Uno piensa en las abultadas cifras de los presupuestos que se destinan a emolumentos de políticos, asesores, consejeros, “representantes del pueblo”, a subvenciones a entidades correligionarias, a proyectos y viajes propagandísticos. Curiosamente y para más inri, junto a los muros de la Iglesia Colegiata de Valpuesta, campea un gigantesco cartel que propaga la Agenda 2030…
Posiblemente, la mayoría de estudiantes de hoy no tienen la menor noticia de este lugar y de sus ruinas venerables, ni de las maravillas que encubre el polvo, ni de un tal Alfonso II el Casto, que envió aquí al Obispo Juan y firmó el Acta Fundacional de Valpuesta; ni incluso de que existió una Guerra de la Independencia, que ocasionó la destrucción de gran parte del archivo valpostano; ni de que las laicistas desamortizaciones siguientes se encargaron de eliminar lo que quedaba, salvo una pequeña parte que se ha recogido en el Archivo Nacional de Madrid.
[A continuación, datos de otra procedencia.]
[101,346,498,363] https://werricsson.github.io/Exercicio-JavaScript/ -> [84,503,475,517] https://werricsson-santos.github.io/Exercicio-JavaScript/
Todo eso es historia, tradición y legado, es decir, algo perfectamente “inútil” para las mentalidades predominantes. Solo los que entendemos que una colectividad histórica, en nuestro caso llamada España, es tarea transgeneracional, y que pasado, presente y futuro forman parte de un proceso que no debe interrumpirse, sentimos en lo más profundo la pesadumbre -unida a la admiración por lo que contemplamos- por el desinterés de gobernantes y gobernados ante nuestro patrimonio común.